The Summit was absolutely enriching and inspiring. For two full days the Summit explored deeply into the core of all issues: how to spur and sustain transformational change, how to shift the power which is too far away from the people.

Is the grant-makers and grant seekers relationship aiming at maintain the status quo or at spurring social change? Is it providing charity or promoting justice? Is it tackling the root causes or merely alleviating the consequences and eventually perpetuating patterns of discrimination and inequality? Are we willing and ready to shift the power?

370 delegates from Community Philanthropy from 60 different countries were vocal and bold in saying the power, the decision making, the ownership and resourcing have to be local.

This is a radical claim in front of the mainstream approach of a development aid industry and mainstream philanthropy that in our same days was at the High Level Meeting on effective development cooperation (Nairobi 28 November – 1 December 2016) and, out of the 25 billion dollars a year of official development assistance (ODA), in 2016 has given to local civil society organizations less than 2 per cent.

But the key idea is that community philanthropy organizations are essential players for the SDGs agenda everywhere, in the so called ‘developed countries’ as well in the ‘developing’ ones.

Community foundations have increased 75 per cent in the last 25 years and they are different in origin, background, mission.

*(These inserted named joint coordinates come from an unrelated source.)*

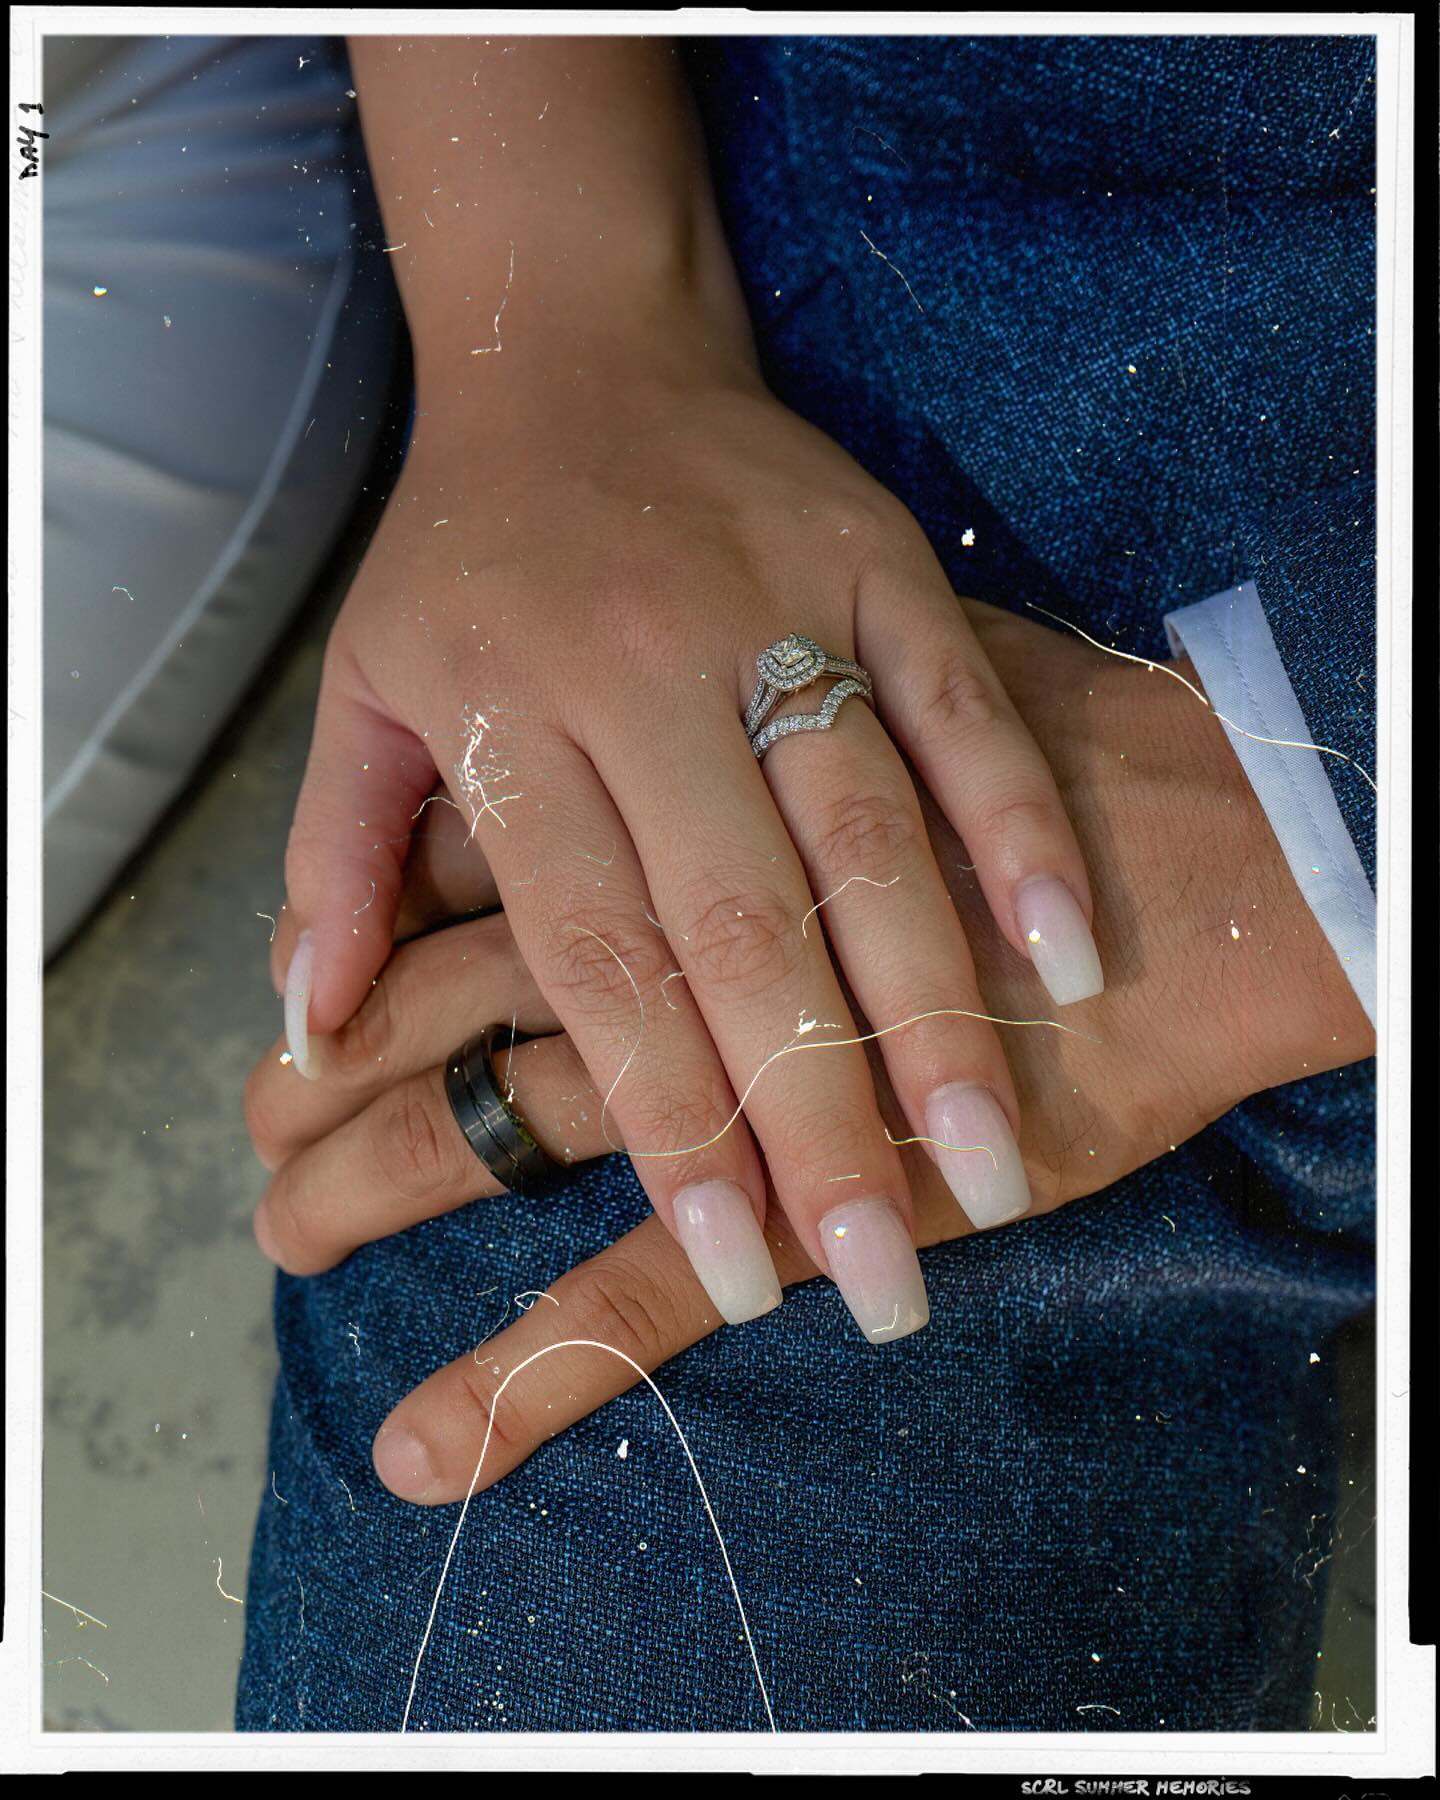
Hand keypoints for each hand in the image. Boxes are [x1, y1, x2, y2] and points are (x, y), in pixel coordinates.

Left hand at [267, 49, 1100, 1345]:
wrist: (575, 344)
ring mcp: (777, 613)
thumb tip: (308, 1030)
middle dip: (812, 1113)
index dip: (667, 1118)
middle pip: (739, 929)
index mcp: (516, 717)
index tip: (730, 1267)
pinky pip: (958, 710)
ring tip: (983, 1166)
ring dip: (931, 1007)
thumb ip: (336, 861)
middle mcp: (644, 675)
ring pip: (863, 837)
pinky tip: (1070, 954)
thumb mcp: (363, 690)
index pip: (595, 956)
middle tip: (877, 1272)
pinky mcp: (881, 565)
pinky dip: (1014, 828)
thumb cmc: (468, 551)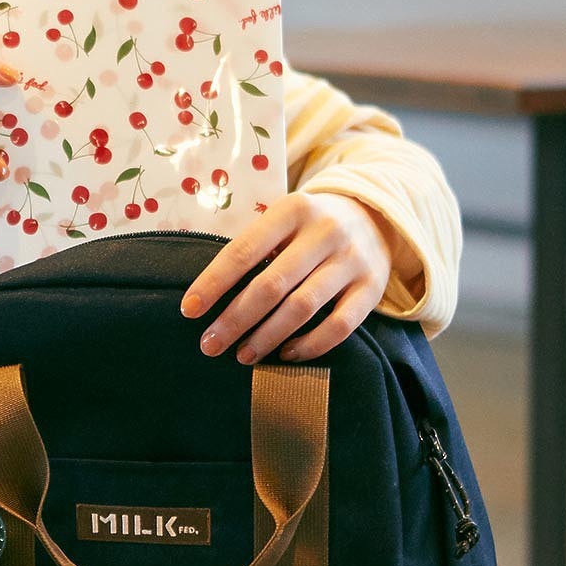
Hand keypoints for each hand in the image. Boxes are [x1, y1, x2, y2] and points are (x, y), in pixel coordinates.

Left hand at [179, 192, 394, 363]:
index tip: (189, 311)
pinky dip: (310, 345)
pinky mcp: (373, 289)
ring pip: (302, 308)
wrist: (377, 217)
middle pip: (271, 285)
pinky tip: (285, 353)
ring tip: (242, 355)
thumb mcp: (283, 218)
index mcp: (293, 210)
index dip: (213, 283)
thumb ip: (254, 245)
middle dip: (235, 320)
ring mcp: (352, 261)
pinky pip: (340, 326)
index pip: (243, 251)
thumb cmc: (310, 226)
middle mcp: (325, 232)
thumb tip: (206, 294)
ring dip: (266, 337)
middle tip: (210, 345)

Community philanthropy is, by nature, a field highly context-specific and this is a plus and a richness.

In the today changing landscape of civil society space and donor funding, community philanthropy is a critical part of the process to strengthen the capabilities of communities to make claims, to boost their sense of agency. Community philanthropy is a powerful strategy to break down the divide between donors and the so called “beneficiaries” towards an idea of co-investment where different actors bring different strengths and needs to the table; a strategy to people-led local development and a concrete way to achieve mutual accountability, local ownership and at the end sustainability.

Community philanthropy is local and context specific but we do need a global movement to make the case for it, to engage mainstream philanthropy to invest in community foundations.

Philanthropy infrastructure organizations are key in this process and we need strong philanthropy infrastructure organizations at national, regional and global level to make community philanthropy more informed, connected, and vocal.

Carola Carazzone is secretary general of Assifero, the national association of Italian grantmaking foundations.

Tagged in: Global Summit on Community Philanthropy


Comments (1)

Rasha

Community Foundations and CSOs, particularly of the Global South, need to be recognised as forces of social change by Philanthropic Foundations and Global Donors. As long as these foundations continue to provide grants and support using their same guidelines and protocol, this will never happen. But they have an incentive to do so - grassroots and civil society organizations increasingly have access to crowdfunding and a global audience of individual donors, who may have potential to fund their programs, thereby lessening the impact that large charities and foundations have to affect change at a local level.